A toy example to learn how an RNN can count.
The following repo is inspired from a paper I read earlier this spring (https://arxiv.org/pdf/1805.04908.pdf). RNNs are known to be Turing complete when computational time is unbounded and there is infinite precision. Realistically, there are few cases wherein this case can be approximated well.
The paper goes on to characterize a few RNN model types: namely LSTMs and GRU; particularly, it is interested in identifying counting behavior within hidden units of these models. Their first figure seems to indicate that LSTM's dedicate at least 1 hidden unit to counting behavior. They try 2 "languages", predicting (a^N b^N) and (a^N b^N c^N). The goal of the model is to classify if the sequence of letters is of this form.

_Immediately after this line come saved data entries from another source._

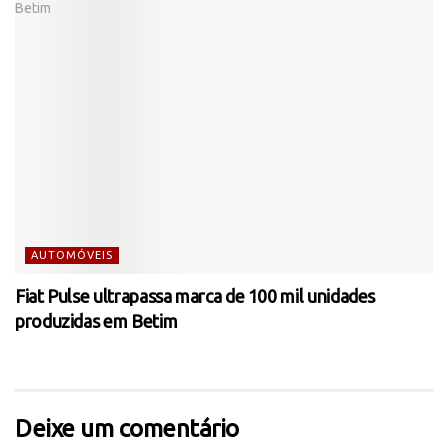
AUTOMÓVEIS
Fiat Pulse ultrapassa marca de 100 mil unidades
produzidas em Betim
Deixe um comentário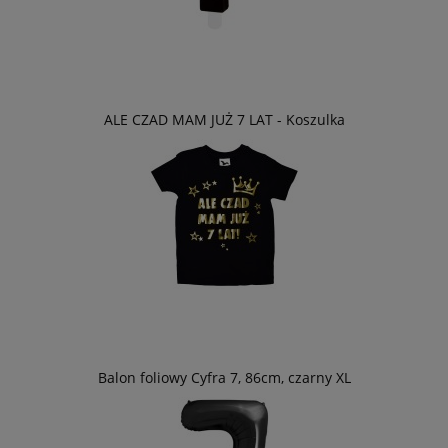
ALE CZAD MAM JUŻ 7 LAT - Koszulka
Balon foliowy Cyfra 7, 86cm, czarny XL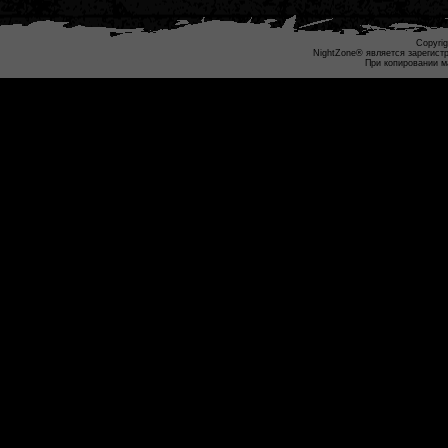
Copyrig
NightZone® является зарегист
При копировании м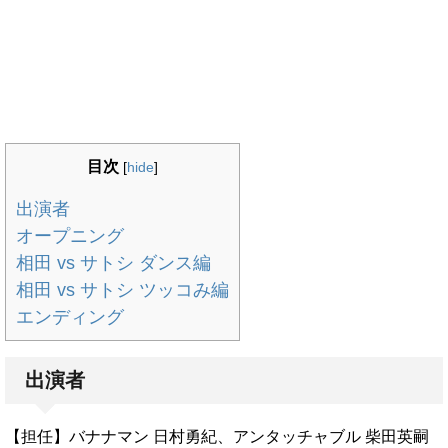
目次
[
hide
]
出演者
オープニング
相田 vs サトシ ダンス編
相田 vs サトシ ツッコみ編
エンディング
出演者
【担任】バナナマン 日村勇紀、アンタッチャブル 柴田英嗣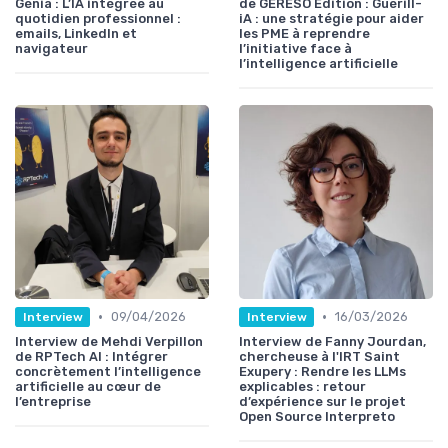
Génia : L’IA intégrée au
de GERESO Édition : Guérill-
quotidien professionnel :
iA : une stratégie pour aider
emails, LinkedIn et
les PME à reprendre
navigateur
l’initiative face à
l’intelligence artificielle
•
•
09/04/2026
16/03/2026
Interview
Interview
Interview de Mehdi Verpillon
Interview de Fanny Jourdan,
de RPTech AI : Intégrer
chercheuse à l'IRT Saint
concrètement l’intelligence
Exupery : Rendre les LLMs
artificielle au cœur de
explicables : retour
l’entreprise
d’expérience sur le projet
Open Source Interpreto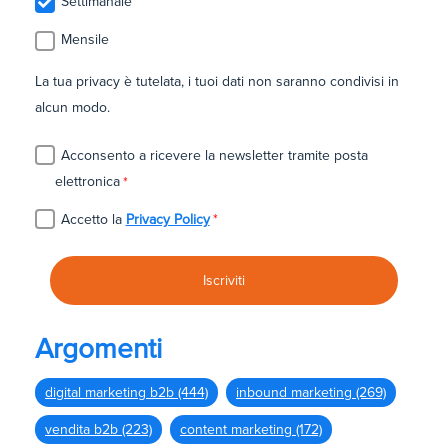
Settimanale
Mensile
La tua privacy è tutelata, i tuoi dati non saranno condivisi in
alcun modo.
Acconsento a ricevere la newsletter tramite posta
elettronica
*
Accetto la
Privacy Policy
*
Argomenti
digital marketing b2b
(444)
inbound marketing
(269)
vendita b2b
(223)
content marketing
(172)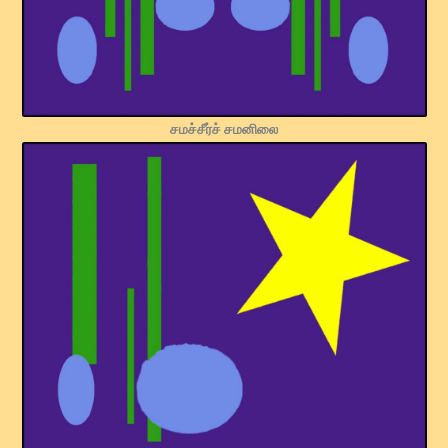
சமச்சீர்ச் சமனிலை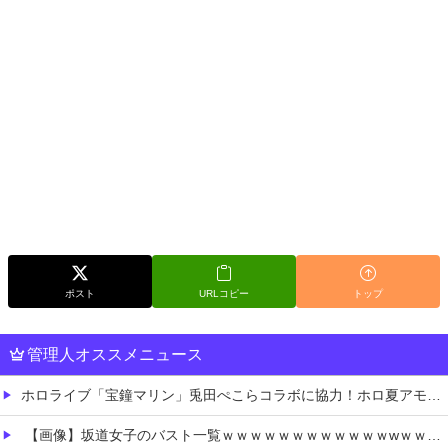
ポスト
URLコピー
トップ
管理人オススメニュース
ホロライブ「宝鐘マリン」兎田ぺこらコラボに協力！ホロ夏アモアスにレイドして野うさぎ喜ぶ！1時間で切り上げた飲酒配信の気になる続きは「メン限」
【画像】坂道女子のバスト一覧ｗｗｗｗｗｗｗｗｗｗｗｗwｗｗｗｗ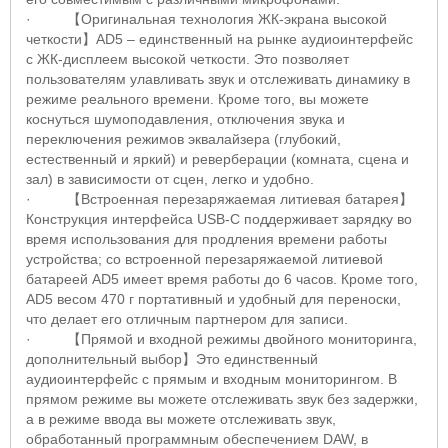
·
【
Оригинальная технология ЖК-экрана высокой
четкости
】AD
5
– единственный на рынке аудиоинтерфейс
с ЖК-дисплеем высокой четкости.
Это позволяет
пользователям улавливать звук и отслеживать динамику в
режиме реального времени.
Кроме того, вы можете
коснуться шумоподавления, отключения звука и
переключения режимов эквалайзера (глубокий,
естественный и яркий) и реверберации (комната, сцена и
зал) в зависимости от сцен, легко и удобно.
·
【
Встроенная перезаряжаемая литиевая батарея
】
Конструкция интерфейса
USB
-
C
поддерживает зарядку во
время использования для продления времени работы
устройства;
со встроенной перезаряжаемой литиевой
батареей
AD
5 имеет время работы до 6 часов.
Кроме того,
AD
5 весом 470 г портативный и удобный для переноски,
что делает его отличным партнером для записи.
·
【
Прямой и входной режимы двойного мониторинга,
дополнительный выбор
】
Это единственный
аудиоинтерфейс с прямым и входным мониторингом.
В
прямом режиме вы можете отслеживать звук без задержки,
а в режиме ввода вы можете отслеживать звук,
обработанный программным обеспечением
DAW
, в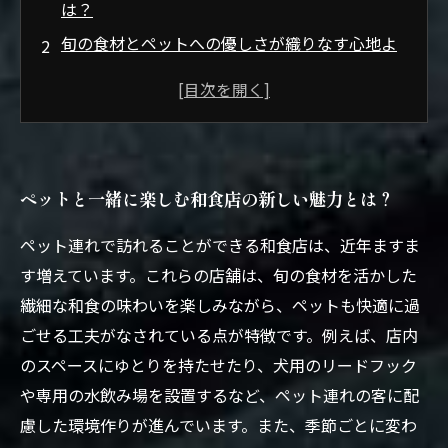
は？
旬の食材とペットへの優しさが織りなす心地よ
い空間
和食店で味わう季節感豊かな料理とペットとの
幸福な時間
ペット連れでも安心！和食店の細やかな配慮と
ペットと一緒に楽しむ和食店の新しい魅力とは？
サービス
愛犬と過ごす和食のひとときがもたらす新たな
ペット連れで訪れることができる和食店は、近年ますま
喜び
す増えています。これらの店舗は、旬の食材を活かした
季節を感じる和食店の人気メニュー５選
繊細な和食の味わいを楽しみながら、ペットも快適に過
ペットと一緒に訪れたいおすすめ和食店ガイド
ごせる工夫がなされている点が特徴です。例えば、店内
のスペースにゆとりを持たせたり、犬用のリードフック
や専用の水飲み場を設置するなど、ペット連れの客に配
慮した環境作りが進んでいます。また、季節ごとに変わ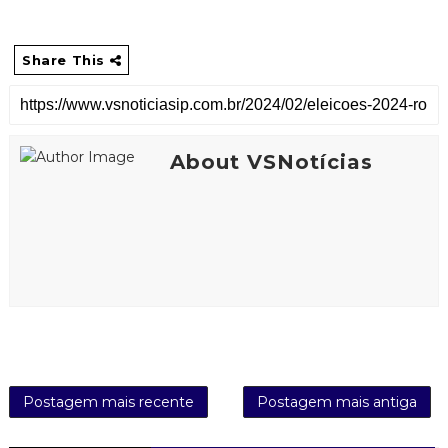
Share This
About VSNotícias
Postagem mais recente
Postagem mais antiga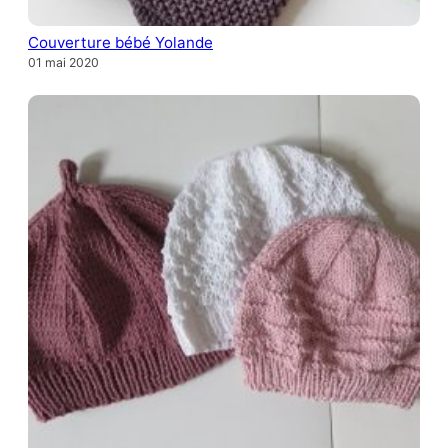
Couverture bébé Yolande
01 mai 2020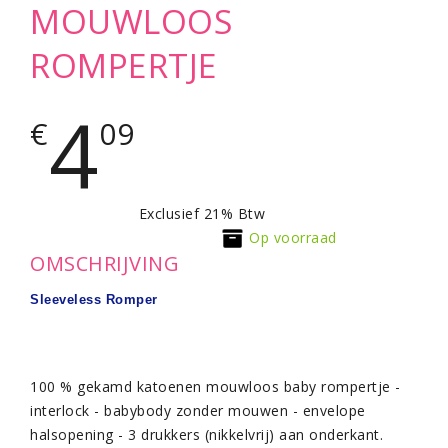
MOUWLOOS
ROMPERTJE
4
€
09
Exclusief 21% Btw
Op voorraad
OMSCHRIJVING
Sleeveless Romper
100 % gekamd katoenen mouwloos baby rompertje -
interlock - babybody zonder mouwen - envelope
halsopening - 3 drukkers (nikkelvrij) aan onderkant.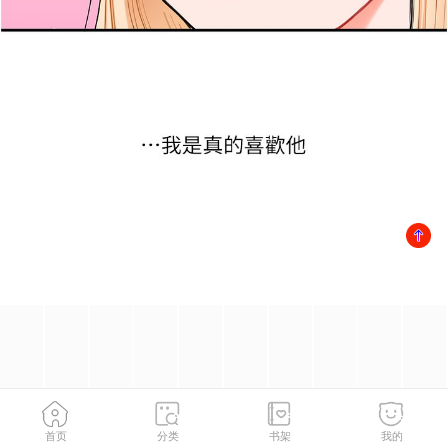
首页
分类
书架
我的
第66話-完食倔強的手下敗將
2
/
158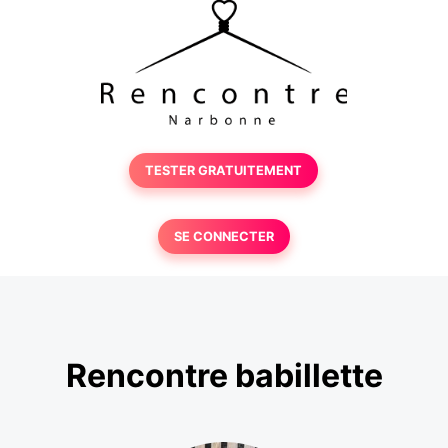
TESTER GRATUITEMENT
SE CONNECTER
Rencontre babillette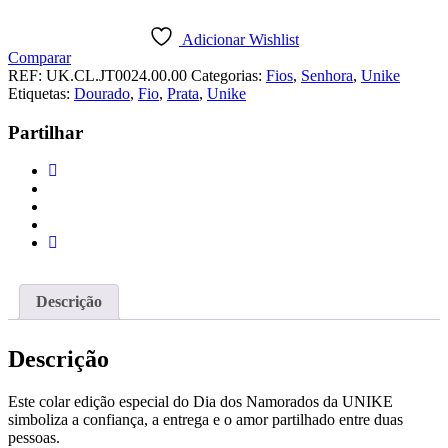
Colar
Dia
Adicionar Wishlist
dos
Comparar
Namorados
REF:
UK.CL.JT0024.00.00
Categorias:
Fios
,
Senhora
,
Unike
Chave
Etiquetas:
Dourado
,
Fio
,
Prata
,
Unike
&
Coração
Partilhar
Descrição
Descrição
Este colar edição especial do Dia dos Namorados da UNIKE
simboliza a confiança, a entrega e o amor partilhado entre duas
pessoas.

This paper was quite interesting to me, I wanted to ask a few other questions of the data. The implementation of the following architecture is as close to the reported architecture (ReLU, 10 hidden units, LSTM). As per the paper's requirements, the models are trained until they attain 100% accuracy on the "testing" set (generally termed validation in other settings).
This implementation is for educational purposes, so I make no guarantees on efficiency.
I wanted to probe this counting behavior for several simple questions:
(1) What does the counting look like for 'negative' examples (those that don't form the a^N b^N behavior)?
(2) The models seem to dedicate at least 1 hidden node to recognizing the counting; why are the other nodes important for the solution?